Restricted free agency is gross and should be abolished
Fake freedom, a recipe of ill will. What wants it?
Good morning. Let’s basketball.
Surrender of Lord Cornwallis, John Trumbull, 1820
Well that was quite a turn of events. Deandre Ayton signed a maximum value offer sheet with the Indiana Pacers on Thursday afternoon, foreclosing on the possibility of sign-and-trade deals setting up the Phoenix Suns’ pursuit of Kevin Durant. And as soon as the Suns received the signed offer sheet from Ayton and the Pacers — apparently within minutes — the Suns matched. Ayton will be with the Suns for at least the 2022-23 season, and he’s under contract for four years with total compensation at $133 million. No option years, no trade ticket: a straight max four-year deal. A boon, frankly, to the Suns.

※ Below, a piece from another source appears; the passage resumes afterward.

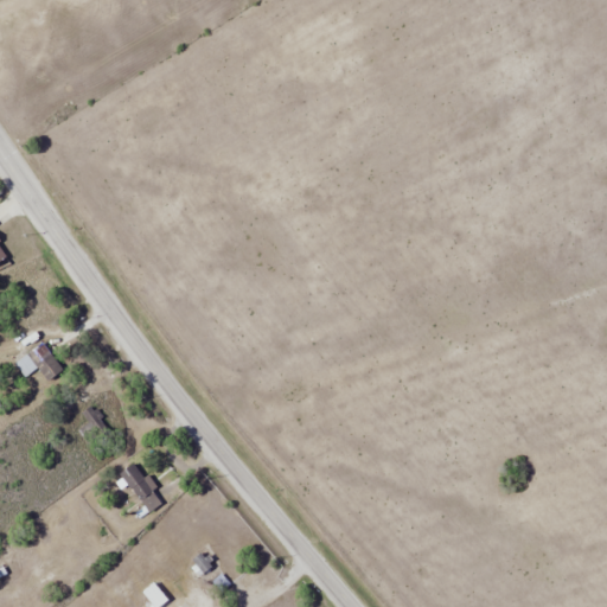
[(14,364),(24,376),(37,366),(48,381),(63,369),(43,343),(14,364)]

Except there is clearly bad blood between Ayton and the franchise over the fact that they would not give him a max extension before the 2021-22 season despite his enormous role in helping the Suns to within two wins of a championship. They would not give him a max offer sheet even this summer, when it was clear that despite few teams having any cap space someone would absolutely create a max slot for the 23-year-old two-way big man. They wouldn’t do it despite being so apparently close to winning the franchise’s first NBA championship ever, with Chris Paul surely nearing the end of his illustrious career.
The contract situation bled into Phoenix’s season, which ended with a thud in Game 7 of their Western semifinals series against the Dallas Mavericks, who have the superstar the Suns passed up to take Ayton in 2018. By the end of that series, Ayton apparently had a confrontation with coach Monty Williams. Indications are that Ayton has been mad for almost a year over the contract situation, and this turn of events is only going to make him even more angry.

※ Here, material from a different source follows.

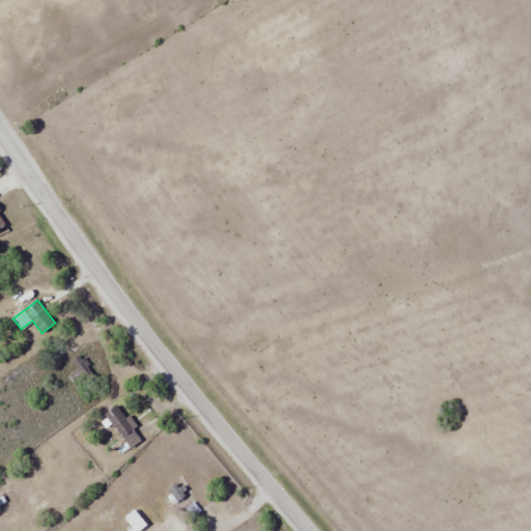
[(71,361),(77,370),(68,375),(78,390),(98,378),(82,354),(71,361)]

I’m not hear to weep for Ayton, necessarily. He’s getting his money one way or another, and I presume his attitude must have been particularly off-putting to upset Saint Monty. But even if you’re skeptical of Ayton here, can’t you at least admit that this whole process for aggrieved young players to try to switch teams after spending four professional years in one spot is pretty sick and wrong?
Full disclaimer: I’m for abolishing the NBA draft. I think adults should be able to decide where they work, so long as the employer they choose will have them. I think the draft rewards incompetence and creates cycles of losing and despair among some franchises. I think solving the issue of integrating amateur players into the league via free agency is a much better option. I think the draft is never dying.
Restricted free agency is just an extension of what makes the draft bad. So you’ve taken a young player, you’ve forced him to join a team in a place that is not of his choosing. After four years there, you give him an opportunity to seek employment elsewhere in the league. But if he finds a situation he prefers, the incumbent team has the right to simply match whatever contract offer he signs from the new team, keeping him there another 3-4 years.
This is basically a modern reserve clause simply limited to seven years: you can only sign with the team that drafts you on 4-year prescribed value contracts, and when you try to leave they can reel you back in for a minimum of three additional years. Seven years, longer than most NBA players’ careers.